Yıllar önce "Yeni ve adil bir dünya mümkün." sözünü söylediklerinde birçok kişinin kendileriyle alay ettiğini anlatan Kurtulmuş, şunları kaydetti: "Bugün her Birleşmiş Milletler toplantısında Türkiye Cumhurbaşkanı Recep Tayyip Erdoğan, milletin gözünün içine bakarak diyor ki 'Bu dünya hakkaniyeti olmayan bir dünyadır, bu dünya zalim bir dünyadır, dünya mazlumları için yeni bir dünya kurmak lazımdır, dünya 5'ten büyüktür.' diyor. Bu hayal dahi edilemeyecek noktaydı, çok şükür gördük. Şimdi bu sözün fiiliyata geçtiği dönemi vallahi de billahi de bütün insanlık görecektir. Belki bizim yaşımız müsaade etmeyecek ama gidiş o istikametedir. Yani yeni bir Birleşmiş Milletlerin kurulduğunu, dünyadaki bütün küresel, ekonomik ve siyasal kurumların yeniden fonksiyonlarına kavuşturulduğunu, hatta bunların bazılarının yerine hakkaniyet ve adalet temelinde yeni kurumlar kurulduğunu hiç şüphesiz insanlık görecektir. Şimdi diyoruz ki bu süreçte de öncülük yapmak Selçuklu'nun, Osmanlı'nın torunu olan Türkiye'ye nasip olsun, Türkiye'yi küllerinden ayağa kaldıran milli siyaset çizgisinin görevi olsun, sorumluluğu olsun."

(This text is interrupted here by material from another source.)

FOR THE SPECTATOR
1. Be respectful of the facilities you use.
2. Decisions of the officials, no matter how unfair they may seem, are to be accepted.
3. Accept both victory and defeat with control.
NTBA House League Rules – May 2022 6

Kur'an-ı Kerim tilavetinin yapıldığı programda, Yeniden Refah Partisi Genel Başkan Yardımcısı Bayram Sakartepe, Saadet Partisi Genel İdare Kurulu Üyesi Abdullah Sevim, Üsküdar Belediye Başkanı Hilmi Türkmen, Cihannüma Derneği Genel Başkanı Rıza Yorulmaz ve derneğin İstanbul İl Başkanı Cavit Tatlı da konuşma yaptı.